▶ _What is needed_
All lines in the data that hold the word "human" need copying.

▶ _Source material_

* * * * * * * * *

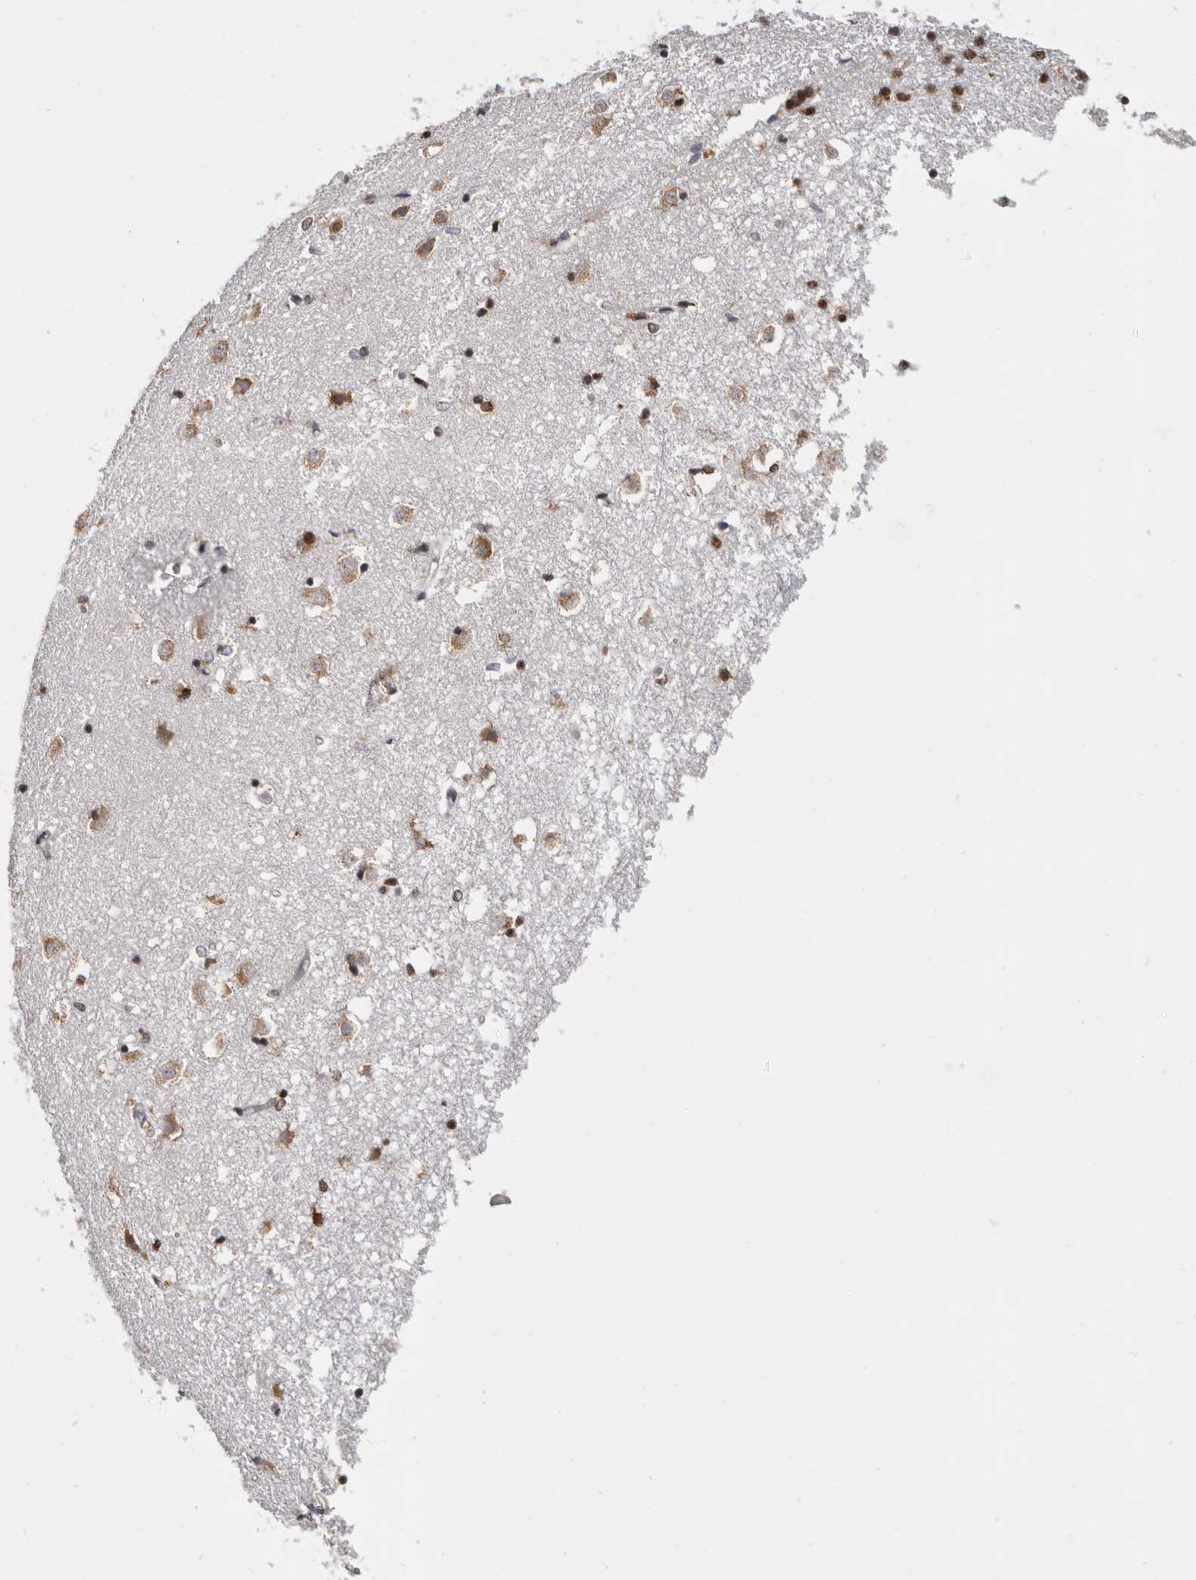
{"staining": {"intensity": "moderate", "quantity": "25%-75%", "location": "nuclear"}, "tissue": "caudate", "cell_type": "Glial cells", "image_type": "normal", "snomed": [{"axis": "morphology", "description": "Normal tissue, NOS"}, {"axis": "topography", "description": "Lateral ventricle wall"}], "caption": "Immunohistochemistry (IHC) (DAB) staining of unremarkable human caudate shows moderate nuclear protein staining in about 25%-75% of glial cells. The staining is performed using DAB (3,3'-diaminobenzidine) brown chromogen to label protein expression. The nuclei are counter-stained blue using hematoxylin.", "gene": "SCAF4", "patient": {"sex": "male", "age": 45}}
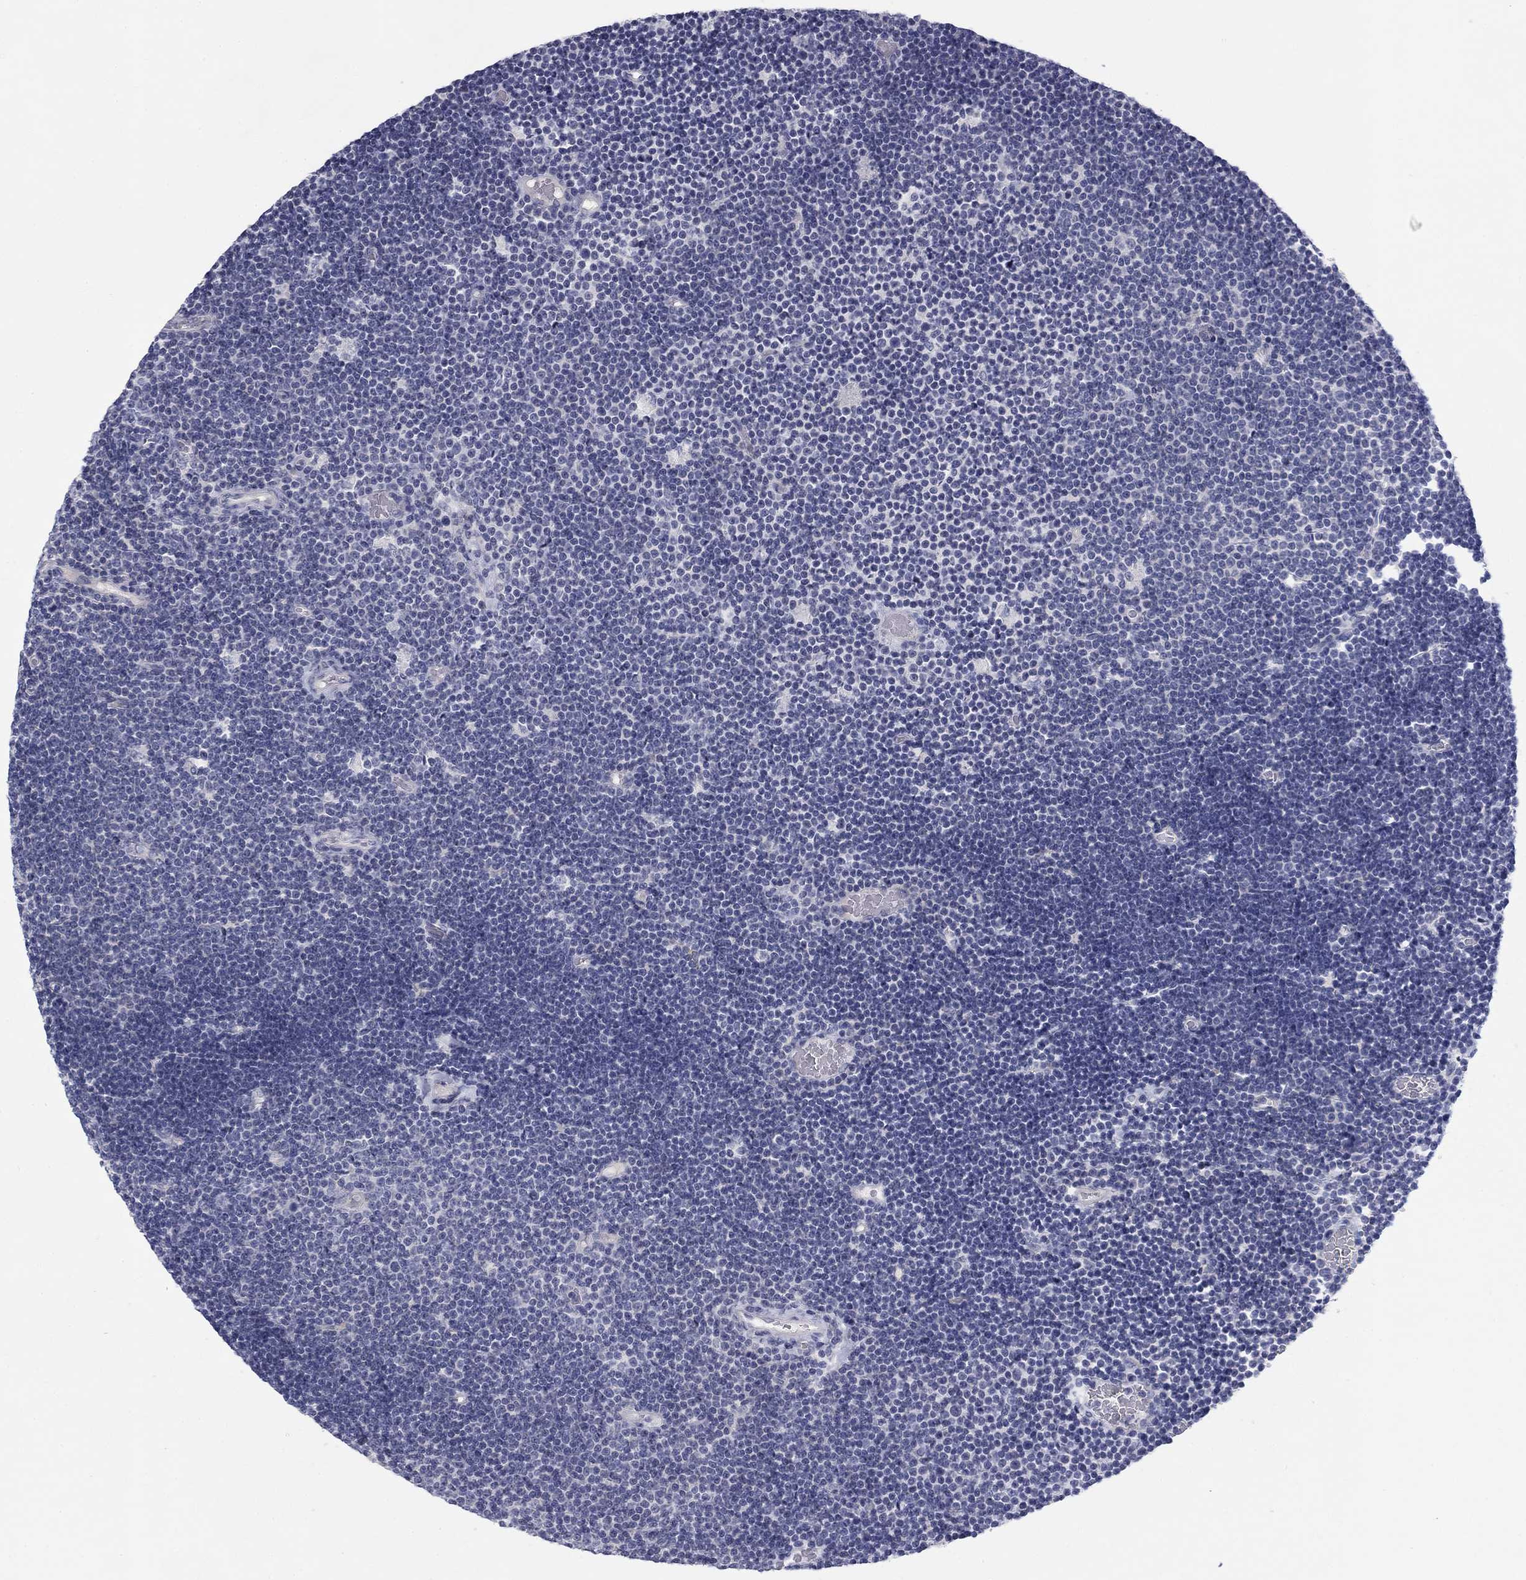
{"staining": {"intensity": "negative", "quantity": "none", "location": "none"}, "tissue": "lymphoma", "cell_type": "Tumor cells", "image_type": "cancer", "snomed": [{"axis": "morphology", "description": "Malignant lymphoma, non-Hodgkin's type, Low grade"}, {"axis": "topography", "description": "Brain"}], "caption": "Tumor cells show no significant staining in low-grade malignant lymphoma, non-Hodgkin's type. The staining is performed using DAB brown chromogen with nuclei counter-stained in using hematoxylin.", "gene": "CALB1", "patient": {"sex": "female", "age": 66}}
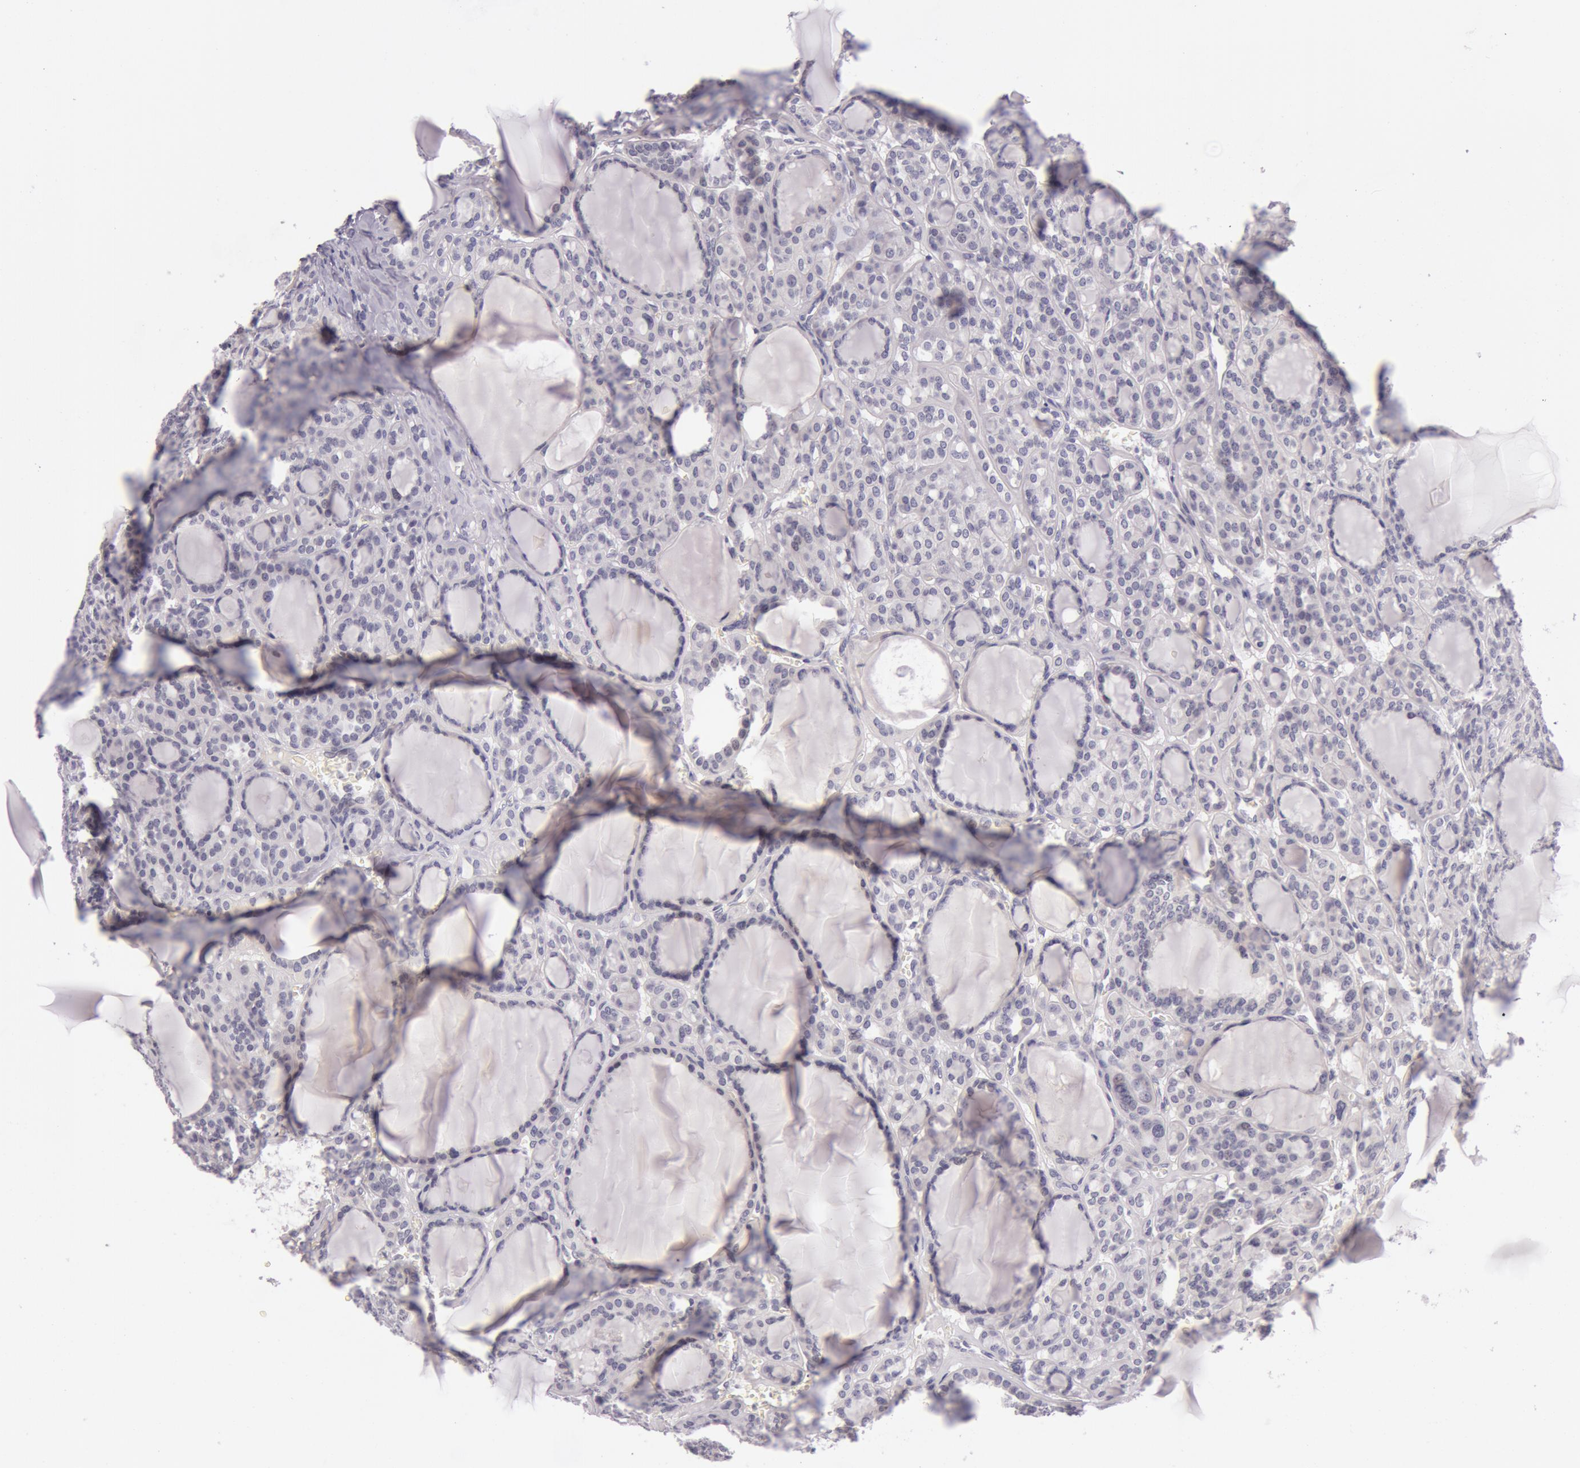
{"staining": {"intensity": "negative", "quantity": "none", "location": "none"}, "tissue": "thyroid cancer", "cell_type": "Tumor cells", "image_type": "cancer", "snomed": [{"axis": "morphology", "description": "Follicular adenoma carcinoma, NOS"}, {"axis": "topography", "description": "Thyroid gland"}], "caption": "High magnification brightfield microscopy of thyroid follicular adenoma carcinoma stained with DAB (3,3'-diaminobenzidine) (brown) and counterstained with hematoxylin (blue): tumor cells show no significant staining.", "gene": "RBMY1F", "patient": {"sex": "female", "age": 71}}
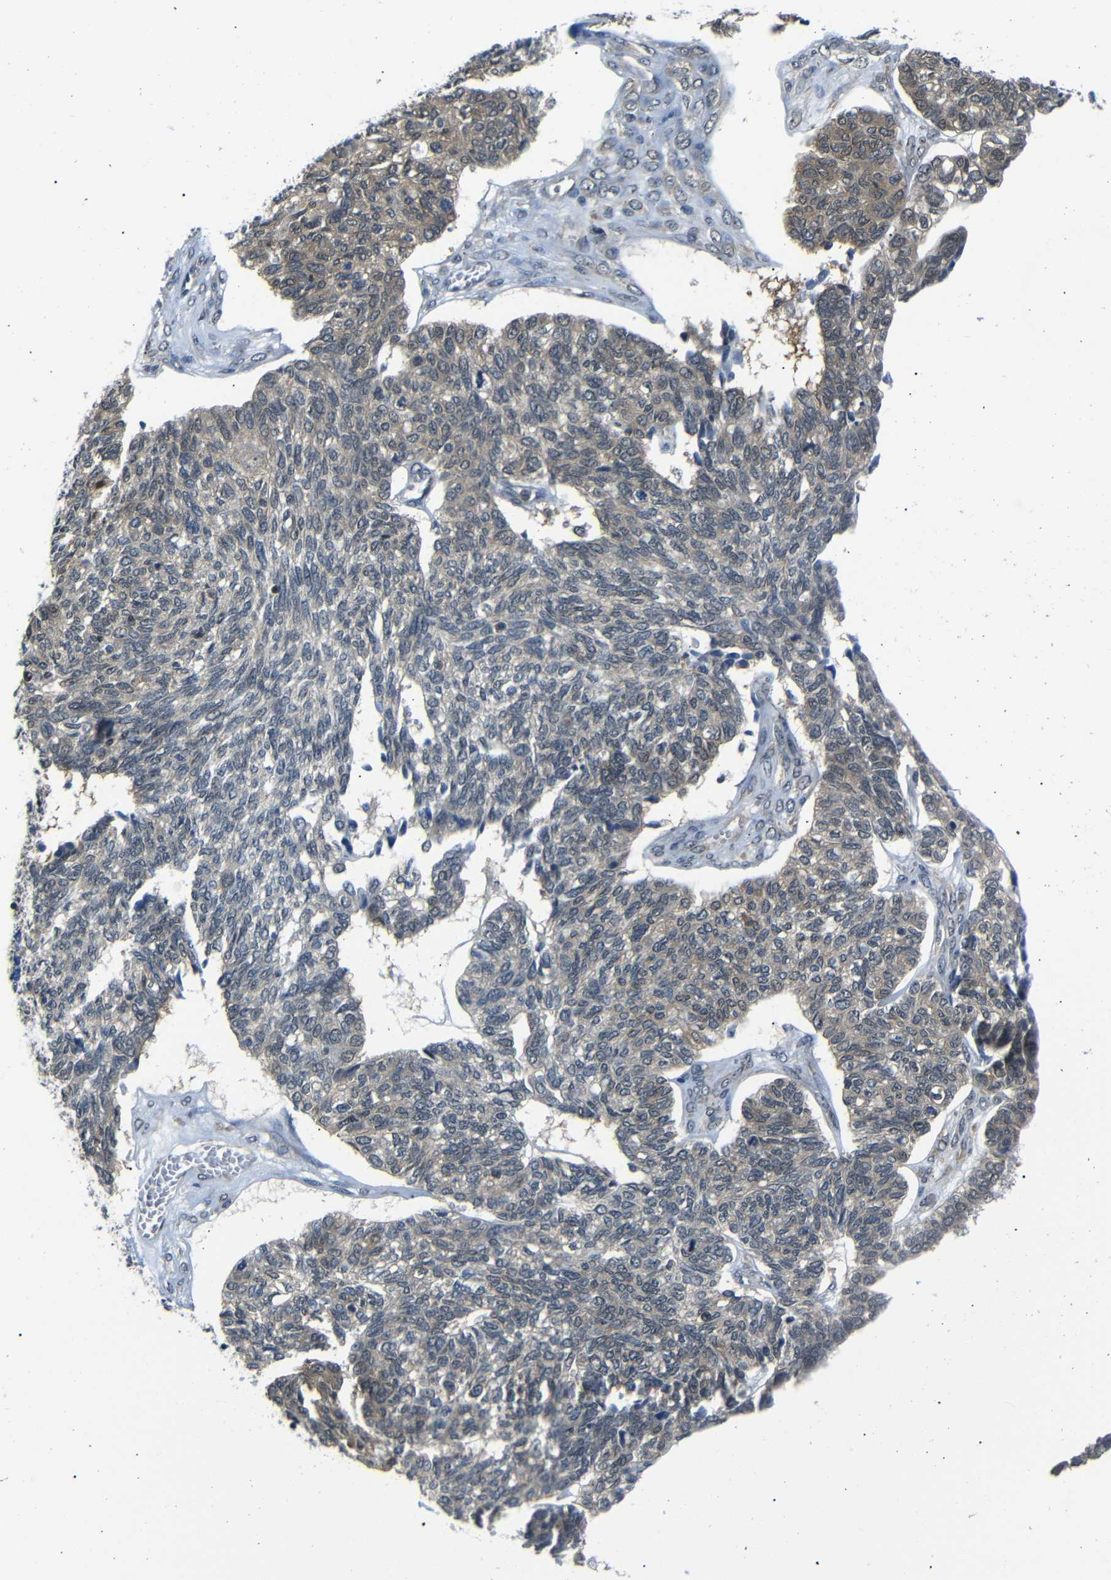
{"staining": {"intensity": "weak", "quantity": "25%-75%", "location": "cytoplasmic/membranous"}, "tissue": "ovarian cancer", "cell_type": "Tumor cells", "image_type": "cancer", "snomed": [{"axis": "morphology", "description": "Cystadenocarcinoma, serous, NOS"}, {"axis": "topography", "description": "Ovary"}], "caption": "Brown immunohistochemical staining in human ovarian serous cystadenocarcinoma displays weak cytoplasmic/membranous expression in approximately 25%-75% of tumor cells.", "gene": "UBXN1", "patient": {"sex": "female", "age": 79}}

* * * * * * * * *

▶ _Task response_
{"staining": {"intensity": "moderate", "quantity": "25%-75%", "location": "nuclear"}, "tissue": "caudate", "cell_type": "Glial cells", "image_type": "normal", "snomed": [{"axis": "morphology", "description": "Normal tissue, NOS"}, {"axis": "topography", "description": "Lateral ventricle wall"}], "caption": "Immunohistochemistry (IHC) (DAB) staining of unremarkable human caudate shows moderate nuclear protein staining in about 25%-75% of glial cells. The staining is performed using DAB (3,3'-diaminobenzidine) brown chromogen to label protein expression. The nuclei are counter-stained blue using hematoxylin.", "gene": "SCAF4", "patient": {"sex": "male", "age": 45}}
{"staining": {"intensity": "weak", "quantity": "25%-75%", "location": "cytoplasmic/membranous"}, "tissue": "ovarian cancer", "cell_type": "Tumor cells", "image_type": "cancer", "snomed": [{"axis": "morphology", "description": "Cystadenocarcinoma, serous, NOS"}, {"axis": "topography", "description": "Ovary"}], "caption": "Brown immunohistochemical staining in human ovarian serous cystadenocarcinoma displays weak cytoplasmic/membranous expression in approximately 25%-75% of tumor cells.", "gene": "UBXN1", "patient": {"sex": "female", "age": 79}}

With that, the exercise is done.